--- Your goal ---
Within the records below is a range that opens at the line with "58: (258, 337, 3.52)" and closes at the line with "63: (385, 358, 3.77)". Return that range word for word, both ends included, and only that range.

────────────────────

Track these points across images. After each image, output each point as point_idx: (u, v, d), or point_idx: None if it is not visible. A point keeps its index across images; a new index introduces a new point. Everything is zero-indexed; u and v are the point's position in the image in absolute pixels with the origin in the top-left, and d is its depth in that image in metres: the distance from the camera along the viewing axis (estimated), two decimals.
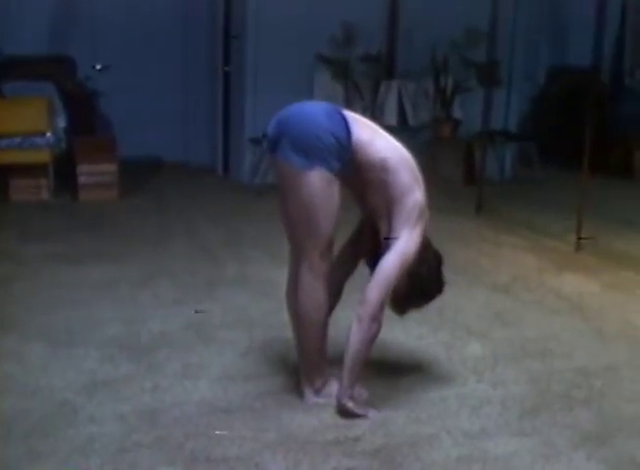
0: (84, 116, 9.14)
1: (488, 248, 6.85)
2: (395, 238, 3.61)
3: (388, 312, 3.73)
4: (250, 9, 9.04)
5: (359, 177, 3.66)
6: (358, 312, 3.58)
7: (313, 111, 3.65)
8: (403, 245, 3.60)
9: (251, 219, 7.49)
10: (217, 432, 3.51)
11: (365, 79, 9.23)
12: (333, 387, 3.78)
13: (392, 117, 9.24)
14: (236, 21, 9.43)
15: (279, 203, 3.75)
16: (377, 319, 3.58)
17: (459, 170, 9.46)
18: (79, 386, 3.96)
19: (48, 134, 8.12)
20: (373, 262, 3.69)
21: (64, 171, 8.24)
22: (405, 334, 4.73)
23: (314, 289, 3.64)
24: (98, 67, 9.62)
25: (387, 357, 4.37)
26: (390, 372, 4.19)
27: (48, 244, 6.54)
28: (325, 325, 3.75)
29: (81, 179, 8.16)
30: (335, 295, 3.92)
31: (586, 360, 4.50)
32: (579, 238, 6.76)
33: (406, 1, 9.37)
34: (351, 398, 3.66)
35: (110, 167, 8.25)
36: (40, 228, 7.12)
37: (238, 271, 5.94)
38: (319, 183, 3.52)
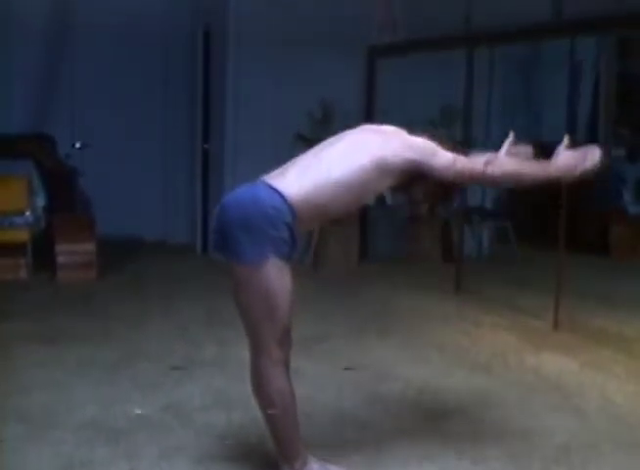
0: (64, 194, 9.15)
1: (467, 327, 6.85)
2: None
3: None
4: (229, 88, 9.16)
5: (326, 211, 3.67)
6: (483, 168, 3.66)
7: (251, 193, 3.56)
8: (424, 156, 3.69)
9: (229, 299, 7.45)
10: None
11: None
12: (312, 466, 3.74)
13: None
14: (215, 98, 9.54)
15: (233, 293, 3.69)
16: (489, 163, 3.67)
17: (437, 249, 9.52)
18: (55, 469, 3.90)
19: (27, 213, 8.14)
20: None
21: (42, 249, 8.22)
22: (386, 413, 4.71)
23: (275, 377, 3.62)
24: (78, 145, 9.67)
25: (367, 436, 4.35)
26: (371, 450, 4.17)
27: (25, 323, 6.50)
28: (292, 409, 3.70)
29: (60, 258, 8.14)
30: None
31: (566, 438, 4.49)
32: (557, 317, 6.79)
33: (382, 80, 9.51)
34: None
35: (88, 247, 8.25)
36: (18, 307, 7.08)
37: (216, 352, 5.92)
38: (273, 273, 3.49)
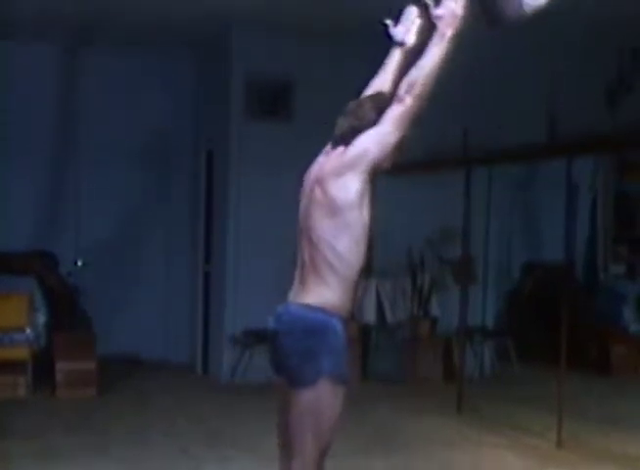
0: (65, 311, 9.16)
1: (470, 447, 6.79)
2: None
3: None
4: (231, 209, 9.25)
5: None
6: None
7: (296, 319, 3.51)
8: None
9: (230, 419, 7.43)
10: None
11: None
12: None
13: (371, 316, 9.32)
14: (217, 219, 9.64)
15: (279, 416, 3.60)
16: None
17: (438, 368, 9.47)
18: None
19: (28, 330, 8.14)
20: None
21: (42, 366, 8.18)
22: None
23: None
24: (80, 263, 9.72)
25: None
26: None
27: (23, 441, 6.45)
28: None
29: (60, 376, 8.11)
30: None
31: None
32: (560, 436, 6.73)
33: (381, 202, 9.58)
34: None
35: (89, 364, 8.22)
36: (16, 426, 7.02)
37: None
38: (327, 393, 3.42)
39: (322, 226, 3.63)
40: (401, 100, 3.54)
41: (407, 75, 3.55)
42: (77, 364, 8.19)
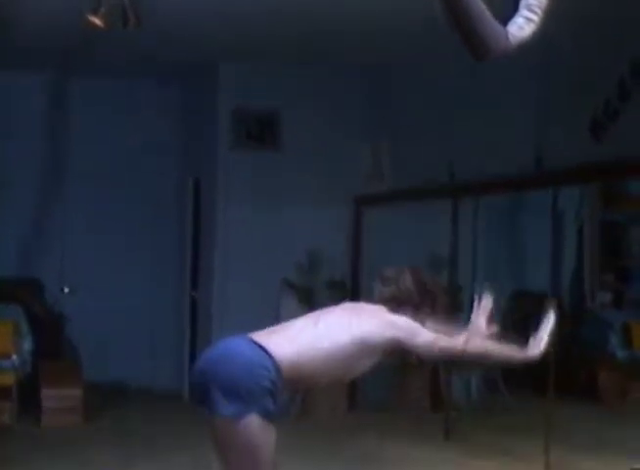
0: (50, 338, 9.15)
1: None
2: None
3: None
4: (217, 237, 9.28)
5: (312, 378, 3.65)
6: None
7: (236, 348, 3.54)
8: (406, 335, 3.65)
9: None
10: None
11: (330, 304, 9.33)
12: None
13: None
14: (204, 247, 9.65)
15: (216, 451, 3.61)
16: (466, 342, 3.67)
17: (426, 397, 9.46)
18: None
19: (13, 357, 8.11)
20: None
21: (28, 394, 8.14)
22: None
23: None
24: (66, 290, 9.71)
25: None
26: None
27: (7, 469, 6.40)
28: None
29: (45, 404, 8.07)
30: None
31: None
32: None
33: (369, 229, 9.64)
34: None
35: (74, 392, 8.19)
36: (1, 452, 6.96)
37: None
38: (255, 429, 3.41)
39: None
40: (446, 344, 3.70)
41: (472, 336, 3.73)
42: (63, 391, 8.17)
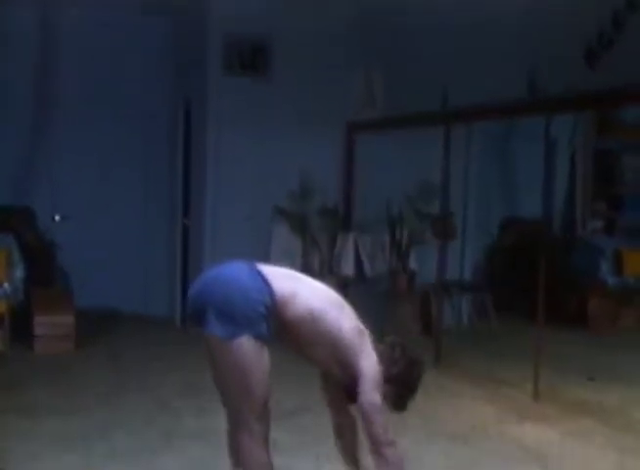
0: (42, 266, 9.15)
1: (448, 398, 6.85)
2: (355, 368, 3.68)
3: None
4: (209, 163, 9.23)
5: (291, 333, 3.69)
6: (371, 451, 3.62)
7: (235, 274, 3.64)
8: (367, 374, 3.68)
9: (208, 371, 7.41)
10: None
11: (322, 232, 9.37)
12: None
13: (349, 269, 9.34)
14: (195, 173, 9.61)
15: (211, 370, 3.72)
16: (390, 444, 3.63)
17: (416, 321, 9.52)
18: None
19: (5, 285, 8.11)
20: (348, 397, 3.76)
21: (20, 321, 8.16)
22: None
23: (255, 451, 3.62)
24: (57, 218, 9.68)
25: None
26: None
27: (1, 395, 6.43)
28: None
29: (38, 330, 8.09)
30: (351, 424, 3.98)
31: None
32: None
33: (361, 156, 9.62)
34: None
35: (66, 319, 8.21)
36: None
37: (196, 423, 5.88)
38: (247, 350, 3.51)
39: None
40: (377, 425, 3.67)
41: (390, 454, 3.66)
42: (55, 318, 8.18)
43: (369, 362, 3.69)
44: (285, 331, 3.66)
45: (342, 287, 9.23)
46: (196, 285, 3.74)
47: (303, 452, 5.22)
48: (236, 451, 3.67)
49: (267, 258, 7.84)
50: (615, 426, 6.14)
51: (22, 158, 9.87)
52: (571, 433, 5.91)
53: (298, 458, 5.05)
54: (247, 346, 3.50)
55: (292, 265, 3.90)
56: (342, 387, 3.83)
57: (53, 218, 9.70)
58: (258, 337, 3.52)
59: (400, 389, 3.83)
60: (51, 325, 8.15)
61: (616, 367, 8.11)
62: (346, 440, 3.97)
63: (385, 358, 3.77)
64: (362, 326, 3.80)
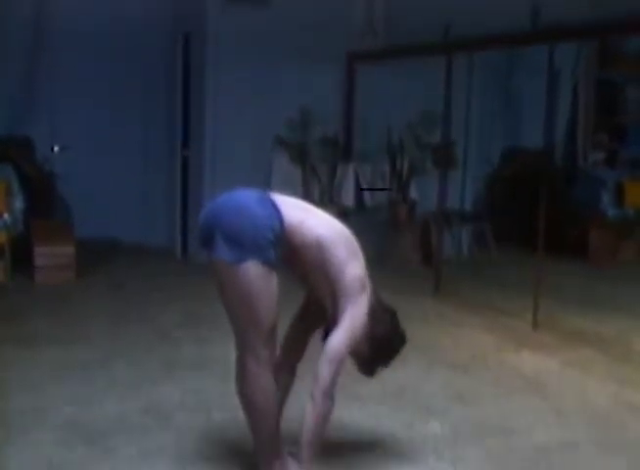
0: (42, 197, 9.11)
1: (447, 327, 6.88)
2: (341, 313, 3.64)
3: (355, 378, 3.71)
4: (208, 94, 9.14)
5: (297, 259, 3.68)
6: (311, 391, 3.58)
7: (245, 201, 3.63)
8: (349, 319, 3.64)
9: (208, 301, 7.43)
10: None
11: (322, 162, 9.33)
12: (291, 468, 3.74)
13: (350, 199, 9.33)
14: (195, 104, 9.52)
15: (219, 294, 3.71)
16: (330, 396, 3.59)
17: (416, 251, 9.53)
18: None
19: (5, 215, 8.09)
20: (325, 338, 3.70)
21: (20, 253, 8.16)
22: (365, 414, 4.72)
23: (260, 376, 3.62)
24: (56, 148, 9.62)
25: (346, 437, 4.35)
26: (351, 452, 4.17)
27: (2, 325, 6.46)
28: (275, 410, 3.73)
29: (38, 261, 8.09)
30: (290, 376, 3.97)
31: (545, 437, 4.51)
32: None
33: (362, 85, 9.54)
34: None
35: (67, 249, 8.20)
36: None
37: (196, 353, 5.90)
38: (255, 275, 3.50)
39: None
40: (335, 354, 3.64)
41: (322, 396, 3.60)
42: (56, 249, 8.17)
43: (357, 312, 3.66)
44: (292, 257, 3.66)
45: (343, 217, 9.23)
46: (206, 210, 3.76)
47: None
48: (242, 377, 3.68)
49: (268, 189, 7.80)
50: (614, 356, 6.17)
51: (19, 88, 9.76)
52: (571, 362, 5.94)
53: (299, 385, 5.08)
54: (254, 271, 3.50)
55: (292, 196, 3.84)
56: (324, 327, 3.80)
57: (52, 149, 9.63)
58: (266, 263, 3.52)
59: (374, 353, 3.81)
60: (51, 255, 8.15)
61: (615, 298, 8.14)
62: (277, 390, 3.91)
63: (373, 317, 3.75)
64: (367, 279, 3.75)
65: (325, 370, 3.58)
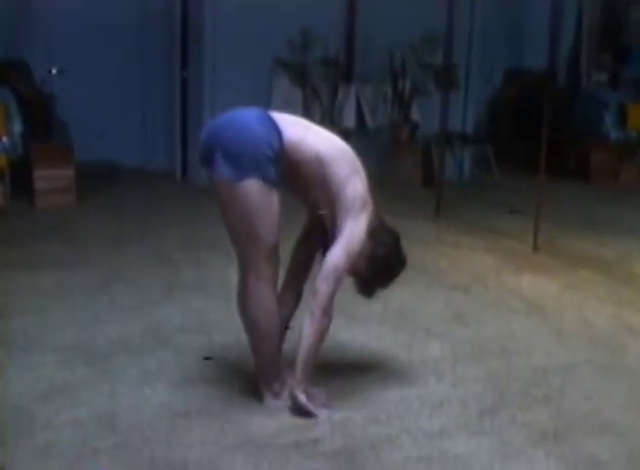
0: (41, 120, 9.04)
1: (447, 249, 6.88)
2: (341, 230, 3.63)
3: (354, 300, 3.71)
4: (207, 14, 9.02)
5: (297, 176, 3.65)
6: (310, 306, 3.58)
7: (245, 118, 3.60)
8: (348, 235, 3.62)
9: (208, 223, 7.42)
10: None
11: (323, 83, 9.24)
12: (291, 389, 3.76)
13: (351, 121, 9.27)
14: (193, 26, 9.39)
15: (220, 213, 3.69)
16: (327, 312, 3.59)
17: (417, 173, 9.49)
18: (36, 392, 3.90)
19: (4, 139, 8.05)
20: (325, 253, 3.70)
21: (20, 176, 8.13)
22: (365, 334, 4.73)
23: (262, 295, 3.63)
24: (54, 71, 9.51)
25: (346, 358, 4.36)
26: (351, 373, 4.18)
27: (3, 249, 6.45)
28: (276, 330, 3.74)
29: (38, 184, 8.05)
30: (295, 297, 3.95)
31: (545, 359, 4.53)
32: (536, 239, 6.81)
33: (364, 6, 9.40)
34: (306, 393, 3.65)
35: (66, 172, 8.16)
36: None
37: (196, 275, 5.91)
38: (255, 192, 3.49)
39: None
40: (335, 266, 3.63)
41: (321, 312, 3.60)
42: (55, 172, 8.12)
43: (357, 229, 3.63)
44: (293, 175, 3.63)
45: (344, 138, 9.17)
46: (206, 128, 3.73)
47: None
48: (244, 297, 3.68)
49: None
50: (614, 278, 6.17)
51: (15, 9, 9.62)
52: (570, 285, 5.95)
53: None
54: (254, 188, 3.49)
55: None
56: (324, 243, 3.78)
57: (49, 71, 9.53)
58: (266, 180, 3.50)
59: (374, 274, 3.79)
60: (51, 179, 8.11)
61: (616, 220, 8.13)
62: (282, 311, 3.90)
63: (375, 236, 3.72)
64: (369, 198, 3.71)
65: (323, 286, 3.58)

────────────────────

--- Answer space ---
58: (258, 337, 3.52)
59: (400, 389, 3.83)
60: (51, 325, 8.15)
61: (616, 367, 8.11)
62: (346, 440, 3.97)
63: (385, 358, 3.77)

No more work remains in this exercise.